Artificial Intelligence (AI)

Human robot solving problems on whiteboard The goal of AI is to create systems which can function intelligently and independently like human beings. AI is the advanced part of Data Science.

Humans can speak and listen. This helps them to express their ideas through language. This is done through speech recognition in AI. Much of the speech recognition is done using statistical methods.

Humans can read and write in a language. This is NLP (Natural Language Processing) in AI.

Humans see with their eyes and process what they see. This is coming under Computer vision that is given to computers through Symbolic learning.

Humans understand their environment and move around fluently. This is coming under Robotics.

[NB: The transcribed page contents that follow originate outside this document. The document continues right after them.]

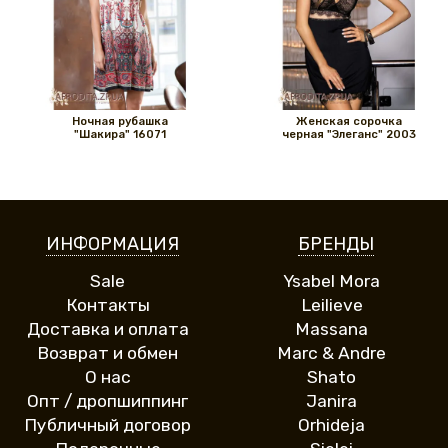
Ночная рубашка
Женская сорочка
"Шакира" 16071
черная "Элеганс" 2003
ИНФОРМАЦИЯ
БРЕНДЫ
Sale
Ysabel Mora
Контакты
Leilieve
Доставка и оплата
Massana
Возврат и обмен
Marc & Andre
О нас
Shato
Опт / дропшиппинг
Janira
Публичный договор
Orhideja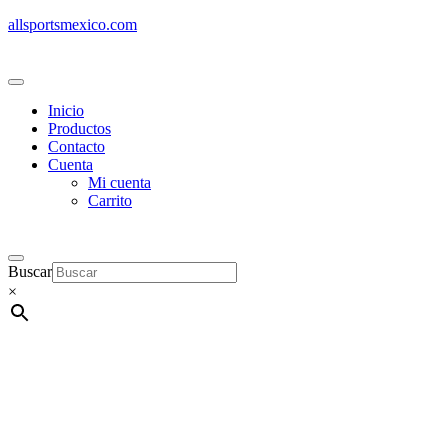
allsportsmexico.com
Inicio
Productos
Contacto
Cuenta
Mi cuenta
Carrito
Buscar
×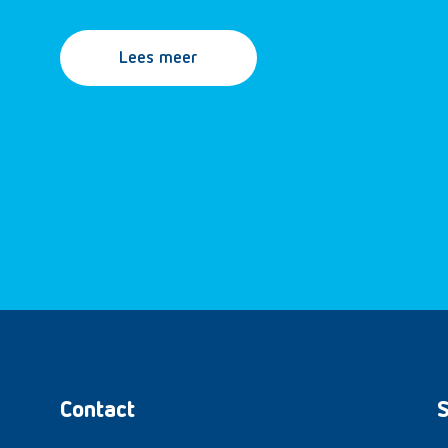
Lees meer
Contact
S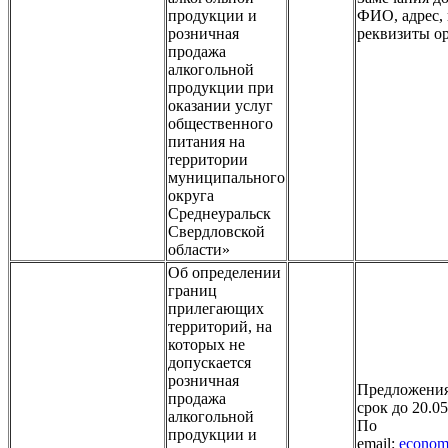
продукции и
ФИО, адрес, 
розничная
реквизиты ор
продажа
алкогольной
продукции при
оказании услуг
общественного
питания на
территории
муниципального
округа
Среднеуральск
Свердловской
области»
Об определении
границ
прилегающих
территорий, на
которых не
допускается
розничная
Предложения
продажа
срок до 20.05
алкогольной
По
продукции и
email:
econom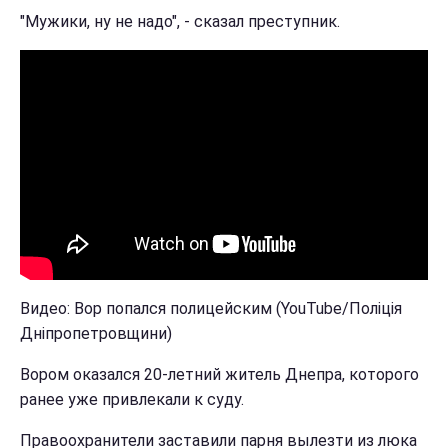
"Мужики, ну не надо", - сказал преступник.
Видео: Вор попался полицейским (YouTube/Поліція
Дніпропетровщини)
Вором оказался 20-летний житель Днепра, которого
ранее уже привлекали к суду.
Правоохранители заставили парня вылезти из люка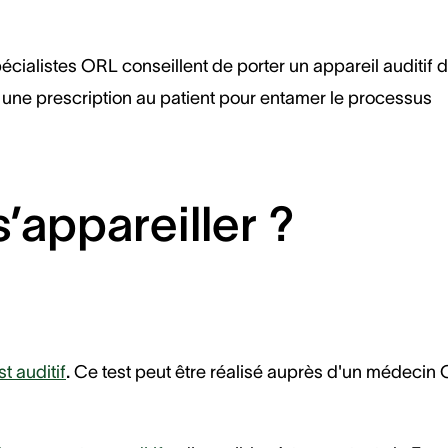
pécialistes ORL conseillent de porter un appareil auditif 
ra une prescription au patient pour entamer le processus
’appareiller ?
st auditif
.
Ce test peut être réalisé auprès d'un médecin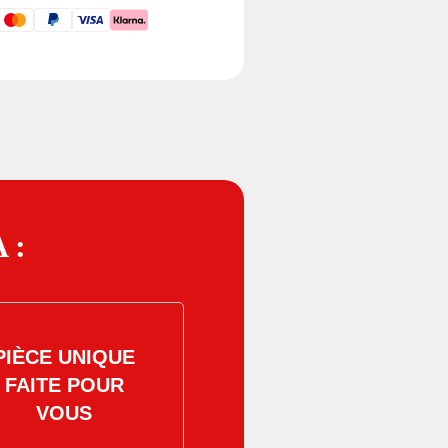
 :
PIÈCE UNIQUE
FAITE POUR
VOUS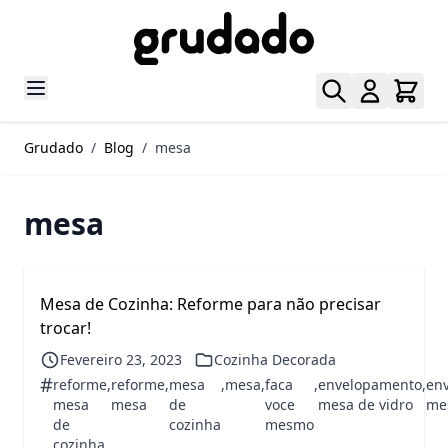
Pular para o conteúdo
Grudado
/
Blog
/
mesa
mesa
Mesa de Cozinha: Reforme para não precisar
trocar!
Fevereiro 23, 2023
Cozinha Decorada
#
reforme
,
reforme
,
mesa
,
mesa
,
faca
,
envelopamento
,
en
mesa
mesa
de
voce
mesa de vidro
me
de
cozinha
mesmo
cozinha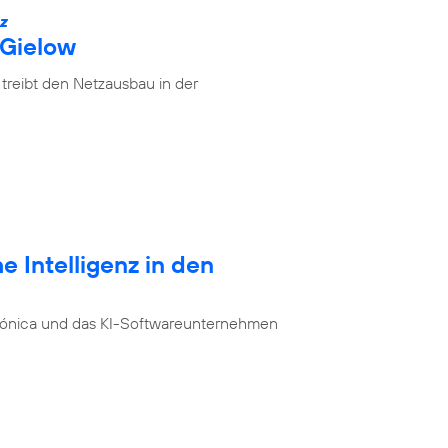
IZ
 Gielow
treibt den Netzausbau in der
e Intelligenz in den
ónica und das KI-Softwareunternehmen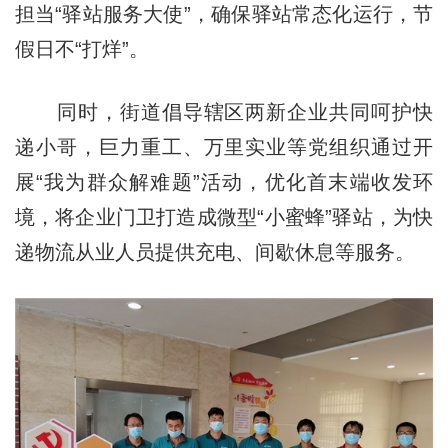
担当“驿站服务大使”，确保驿站常态化运行，节
假日不“打烊”。
同时，街道倡导辖区两新企业共同呵护快
递小哥，巨力重工、万里实业等党组织通过开
展“我为群众解难题”活动，优化首末端收发环
境，将企业门卫打造成微型“小蜜蜂”驿站，为快
递物流从业人员提供充电、间歇休息等服务。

Humans can recognize patterns like groups of objects or individual objects and their shapes. This is a field of Pattern recognition. Machines can learn this easily since they analyze more data and dimensions of data. This is called Machine learning.

Human brain is a network of neurons. These networks are replicated in machines to get cognitive (recognizing and storing) abilities. If these networks are complex and deeper, it becomes Deep learning.

Humans can recognize past events. This is done using Recurrent Neural network (RNN).

The two main parts in AI are Symbolic learning and Machine learning. Machine learning is based on data. Hence we need to feed lots of data into the computers. Based on this data, they determine patterns and provide predictions.

The first AI robot is Sophia developed in 2016 by Hong Kong-based company Hanson Robotics.

Data analytics vs Data Science

Data analytics is also closer to Data Science but it is used in the beginning stages. For example, Data analytics focuses on analysing the data for finding answers for the questions posed by the people in the organization. It draws conclusions based on past data and does not make any future predictions.

But in case of Data science, the data is analysed for knowing the future trends and fate of the organization. The Data scientist himself poses certain questions and investigates answers for them in order to provide correct guidance to the management.

Skills Required

Skills needed to become a Data Scientist

A Data scientist is supposed to possess in-depth knowledge of statistics, computer programming in Python, SAS, R, Machine learning and AI. Knowledge of Big data is not required but it may be useful in some cases. You can learn more about these skills in our Skills required for Data Scientist here.

Skills needed to become a Data Analyst

A Data analyst should have knowledge in statistics, computer programming in Python, SAS, R and data wrangling ( the ability to map raw data and convert it into another format to make it useful).